Surpassing legacy approaches to PWR core reload optimization with single-objective Reinforcement learning

Optimizing the fuel cycle cost through the optimization of nuclear reactor core loading patterns involves multiple objectives and constraints, leading to a vast number of candidate solutions that cannot be explicitly solved. To advance the state-of-the-art in core reload patterns, we have developed methods based on Deep Reinforcement Learning (DRL) for both single- and multi-objective optimization. Our previous research has laid the groundwork for these approaches and demonstrated their ability to discover high-quality patterns within a reasonable time frame. On the other hand, stochastic optimization (SO) approaches are commonly used in the literature, but there is no rigorous explanation that shows which approach is better in which scenario. In this paper, we demonstrate the advantage of our RL-based approach, specifically using Proximal Policy Optimization (PPO), against the most commonly used SO-based methods: Genetic Algorithm (GA), Parallel Simulated Annealing (PSA) with mixing of states, and Tabu Search (TS), as well as an ensemble-based method, Prioritized Replay Evolutionary and Swarm Algorithm (PESA). We found that the LP scenarios derived in this paper are amenable to a global search to identify promising research directions rapidly, but then need to transition into a local search to exploit these directions efficiently and prevent getting stuck in local optima. PPO adapts its search capability via a policy with learnable weights, allowing it to function as both a global and local search method. Subsequently, we compared all algorithms against PPO in long runs, which exacerbated the differences seen in the shorter cases. Overall, the work demonstrates the statistical superiority of PPO compared to the other considered algorithms.

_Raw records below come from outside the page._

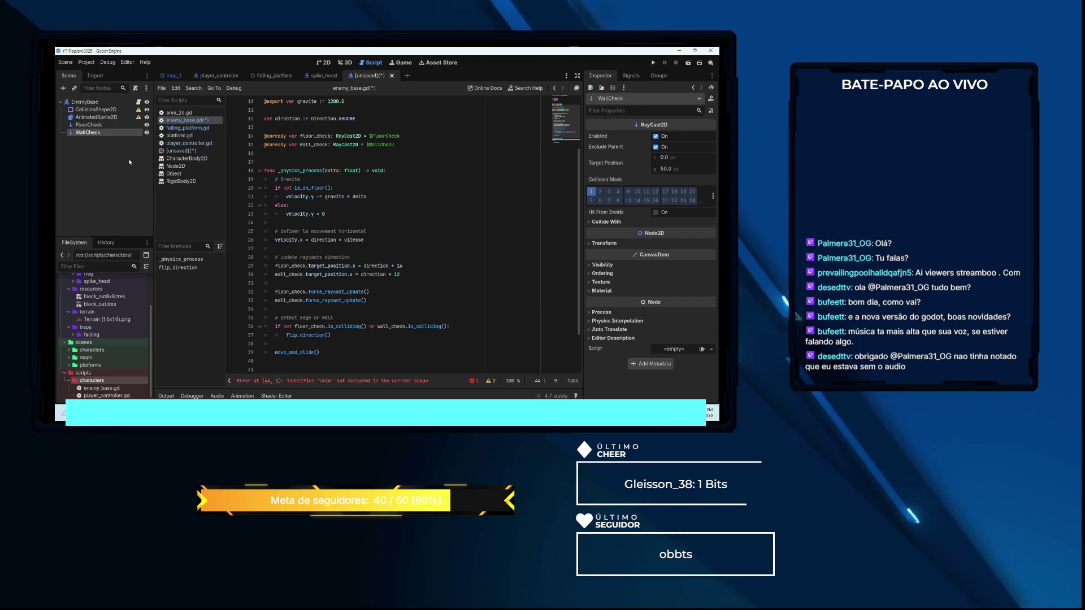
pyautogui.scroll(-2, 323, 217)
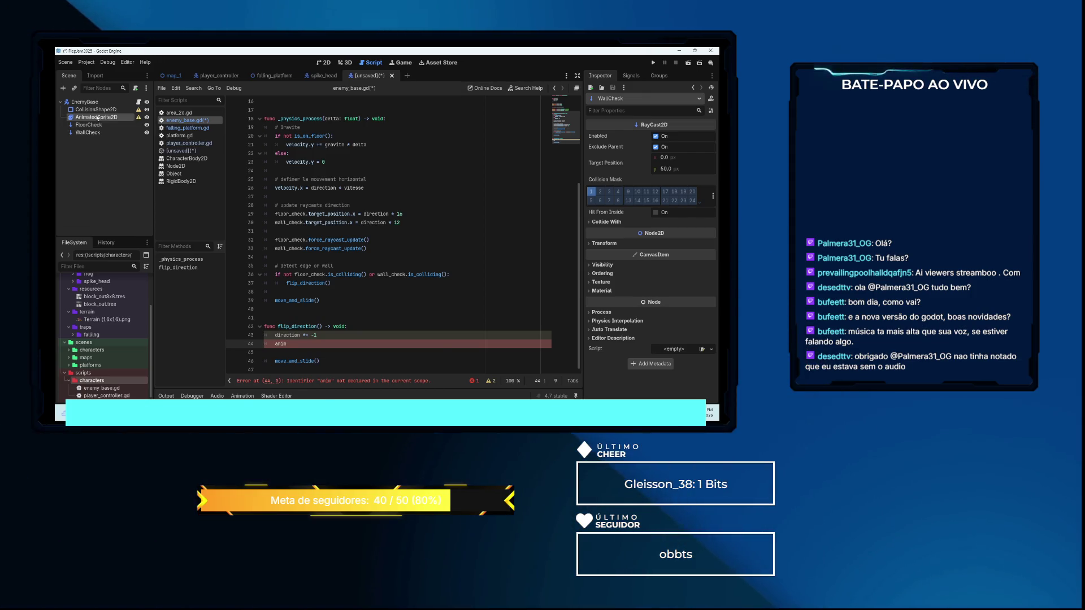
pyautogui.moveTo(97, 117)
pyautogui.mouseDown()
pyautogui.moveTo(291, 314)
pyautogui.moveTo(290, 344)
pyautogui.mouseUp()
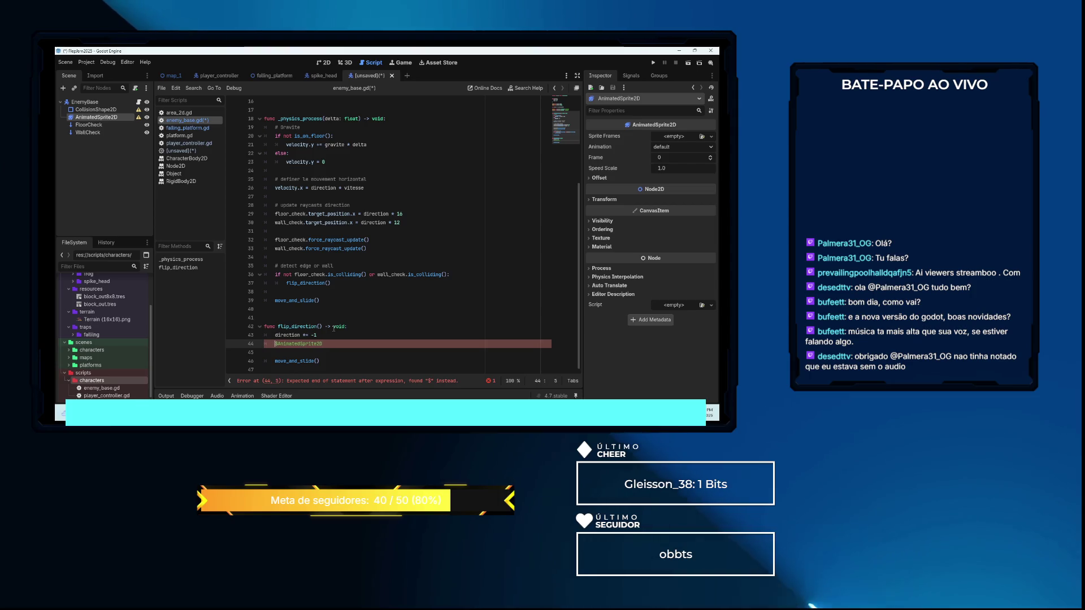
# Complete line 44 as $AnimatedSprite2D.flip_h = direction == Direction.DROITE using autocomplete
pyautogui.press('End')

翻译：通过优化核反应堆堆芯装载模式来降低燃料循环成本涉及多目标与多约束条件，导致候选解空间巨大而无法显式求解。为推进堆芯换料模式的前沿研究，我们开发了基于深度强化学习（DRL）的单目标与多目标优化方法。先前研究已为这些方法奠定基础，并证明其能在合理时间内发现高质量装载模式。另一方面，随机优化（SO）方法在文献中广泛应用，但缺乏严格理论说明何种场景下何种方法更具优势。本文通过对比实验，证明了基于强化学习的方法（特别是使用近端策略优化算法PPO）相对于最常用的SO方法——遗传算法（GA）、带状态混合的并行模拟退火算法（PSA）、禁忌搜索（TS）以及基于集成学习的优先回放进化群算法（PESA）——的优越性。研究发现，本文推导的装载模式场景适合通过全局搜索快速定位有潜力的研究方向，但随后需转入局部搜索以高效利用这些方向并避免陷入局部最优。PPO通过具有可学习权重的策略自适应调整搜索能力，使其能同时承担全局与局部搜索功能。通过延长运行时间的对比实验，各算法与PPO的差异进一步凸显。总体而言，本工作从统计学角度证明了PPO相较于其他对比算法的显著优势。